During plasma cutting or plasma welding, an arc burns between a cathode and an anode. By means of impact ionization, there is produced a hot plasma or a plasma beam of a plasma gas having a temperature or more than 20,000 K. During plasma cutting or plasma welding of metal workpieces, the cathode is typically arranged in a processing head, whilst the electrically conductive workpiece to be processed forms the anode.
Owing to the conventionally used angular form of the cathode and the density distribution of the electrical field lines thereby produced, on the shortest connection line between the anode and the cathode, which corresponds to the center axis of the plasma beam, and in the central region of the plasma torch or the plasma beam adjacent to the center axis, the impact rate of the charged particles in the plasma is particularly high. The high impact rate leads to a high temperature and a high electrical conductivity of the plasma. This central region of the plasma torch is significantly constricted as a result of the increased conductivity and stable in terms of its shape. As the radial distance from the central region increases, the impact rate of the charged particles becomes substantially smaller and the temperature, density and electrical conductivity of the plasma torch decrease. This leads to fluctuations and to an expansion of the plasma beam. This instability and expansion of the edge region of the plasma beam produces an irregular and consequently poor cutting result during a plasma cutting operation. During a plasma welding operation, the weld seam is widened so that a smaller depth can be achieved and a greater thermal distortion occurs.
In order to guide, constrict and stabilize a plasma beam, various approaches are known.

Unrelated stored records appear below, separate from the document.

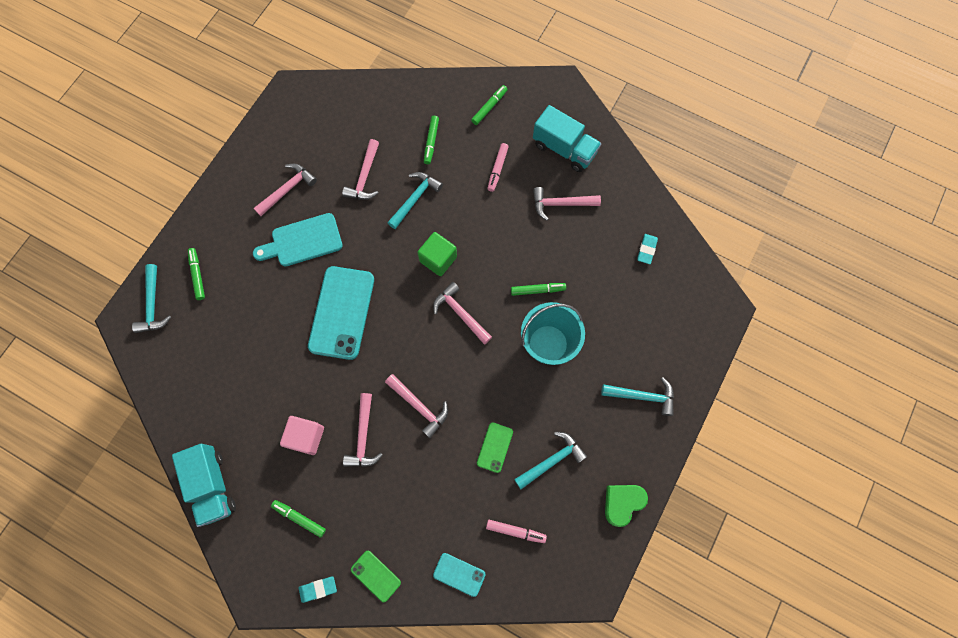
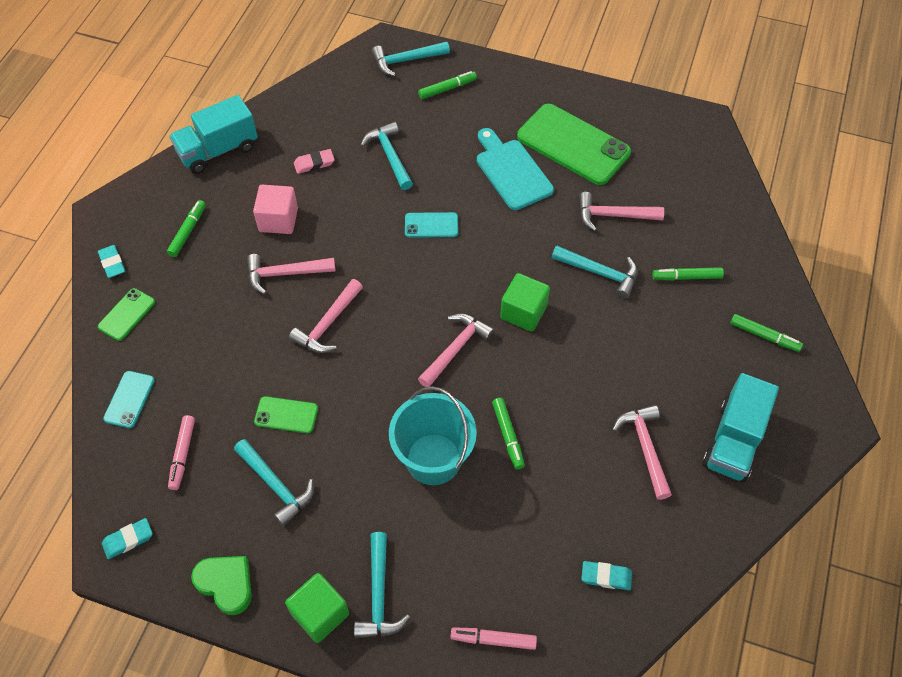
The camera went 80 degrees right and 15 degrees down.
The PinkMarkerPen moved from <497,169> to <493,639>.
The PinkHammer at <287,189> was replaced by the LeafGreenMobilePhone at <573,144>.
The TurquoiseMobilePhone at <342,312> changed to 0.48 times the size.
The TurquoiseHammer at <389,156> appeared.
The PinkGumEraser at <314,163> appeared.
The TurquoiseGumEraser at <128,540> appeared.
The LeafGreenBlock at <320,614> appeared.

DE 102009006132B4 discloses selective cooling of the plasma beam using a water-cooled nozzle, to draw energy from the plasma at the cathode base location. Owing to the supply and/or discharge of cooling fluid at a right angle relative to the longitudinal axis of the plasma torch head, a significantly longer contact of the cooling fluid with the nozzle is produced at that location. The plasma beam is thereby constricted at the cathode base location.
DE102010005617A1 discloses causing a current which flows through the plasma burner to pulse in a selective or controlled manner at least temporarily during the plasma cutting operation. Inter alia, it is also proposed therein to place the plasma gas and/or a secondary gas in a rotating flow by means of specially formed nozzles of the processing head.
WO2000064618A2 discloses, during plasma welding, superimposing a plasma beam and a laser beam to ignite the plasma beam and to guide it in the laser beam direction. The laser beam serves to excite molecules contained in the plasma gas to vibrations and thus to provide a beam path for the plasma beam.
WO2011029462A1 discloses a device and a method for processing workpieces with an arc device and a laser device in which a laser beam is guided within the plasma gas beam, the laser beam in the plasma gas beam forming a channel for increasing the conductivity of the plasma gas beam. The electrode of the arc device may be constructed as an annular electrode and the laser beam may extend inside the central opening of the annular electrode. Alternatively, one or more laser beam(s) can be directed to the processing location from outside so as to adjoin the plasma gas beam directly upstream of the processing location and so as to intersect it.
DE19944469A1 discloses a device for hybrid welding, in which at least one focused (alternatively optionally also defocused) laser beam is directed onto the workpiece to be processed and an electric arc is produced between an electrode and the workpiece, the axis of the arc being orientated concentrically relative to the laser radiation. The laser beam and the arc strike the workpiece (processing location) substantially at the same location and influence or support each other.